- Task: Arrange the entries below as a two-column CSV with the headers text and settings, one row per entry. Put the entry's wording in the first column and the edit history that follows it in the second, quoting each field, replacing line breaks with spaces, and leaving out the pictures.

- Given data:
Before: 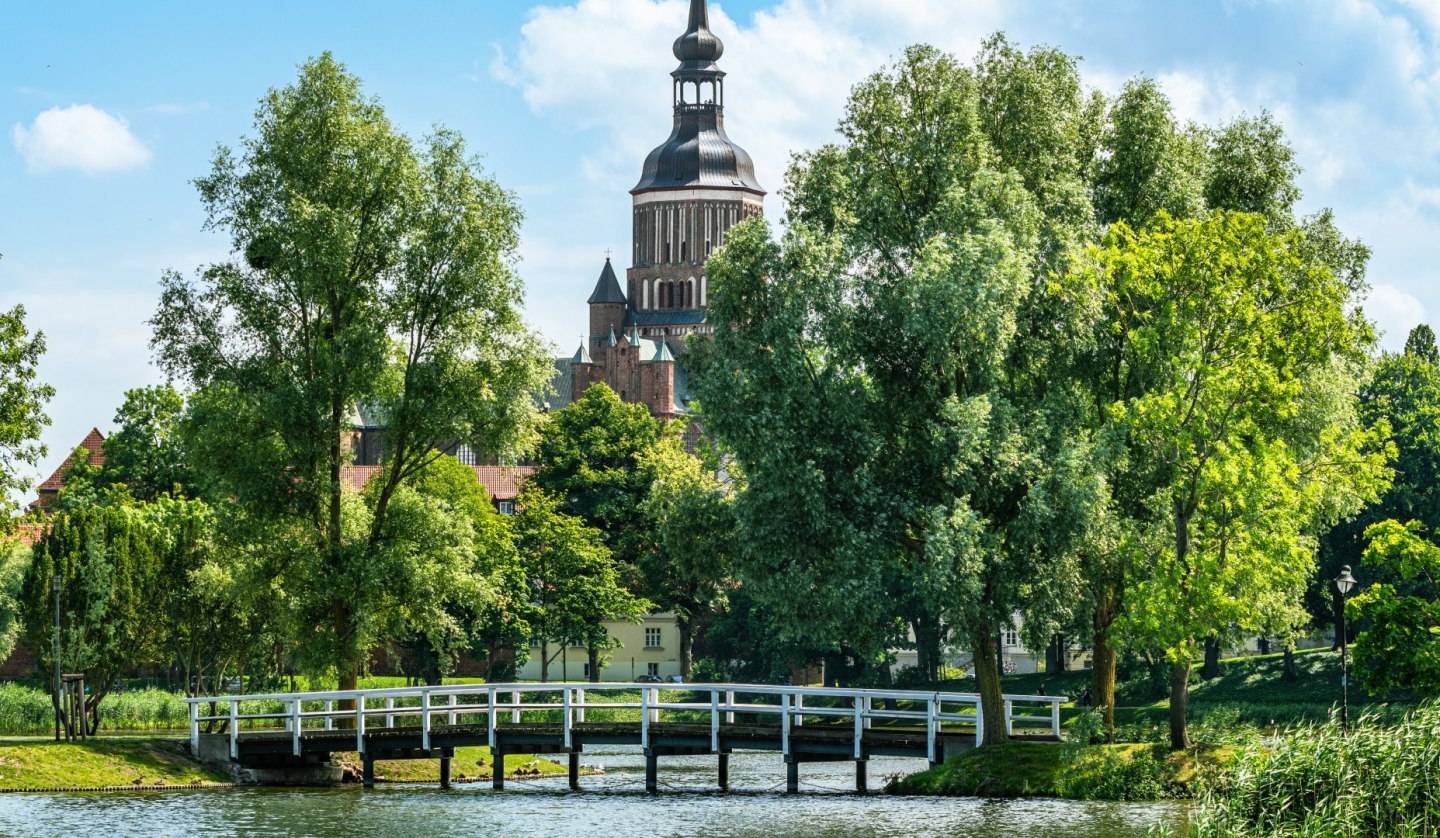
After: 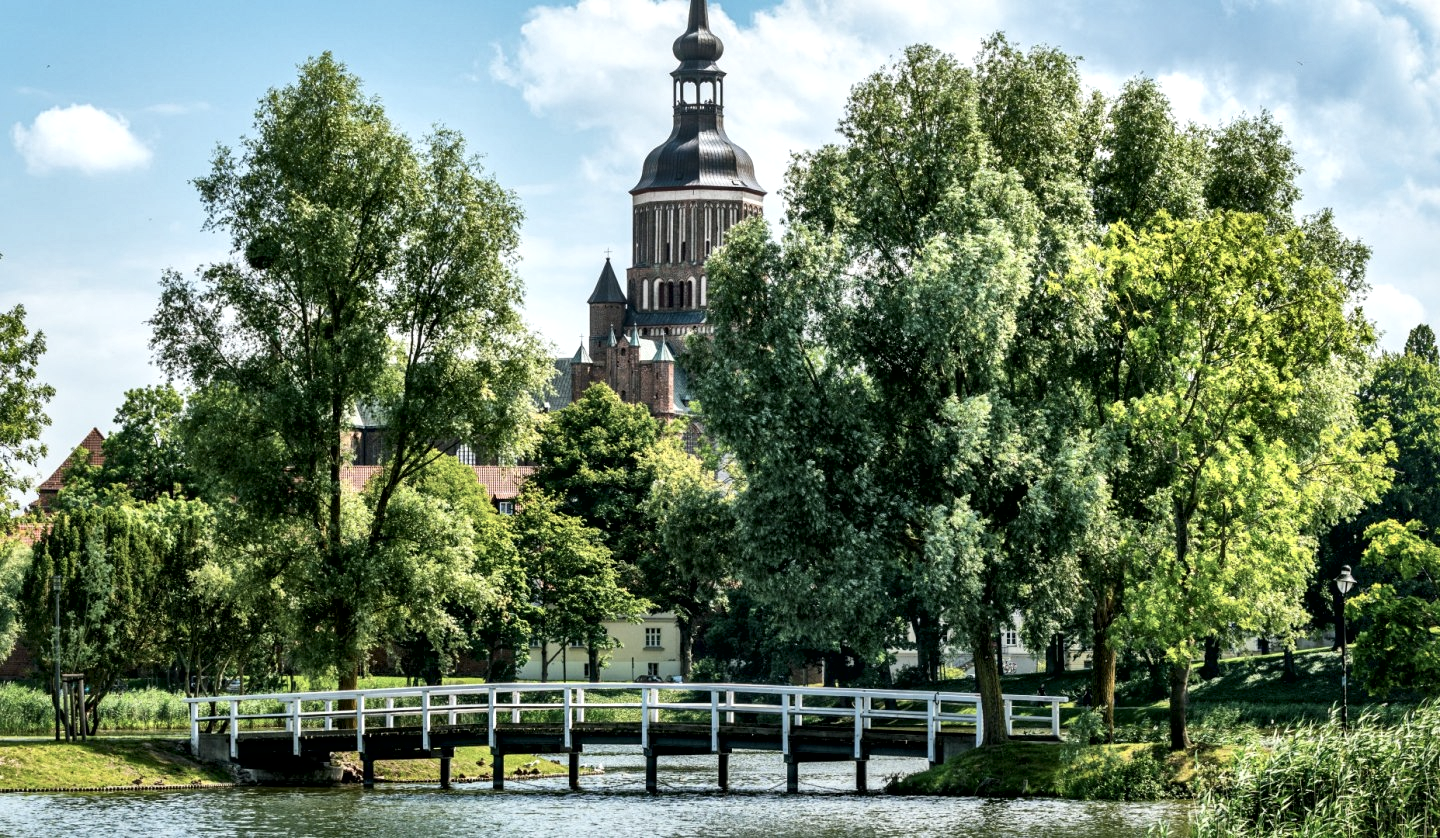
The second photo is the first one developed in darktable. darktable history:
local contrast: mode bilateral grid, contrast 70, coarseness 75, detail 180%, midtone range 0.2
contrast brightness saturation: contrast 0.063, brightness -0.014, saturation -0.215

- Exercise solution:
text,settings
"Before: After: The second photo is the first one developed in darktable. darktable history:","local contrast: mode bilateral grid, contrast 70, coarseness 75, detail 180%, midtone range 0.2 contrast brightness saturation: contrast 0.063, brightness -0.014, saturation -0.215"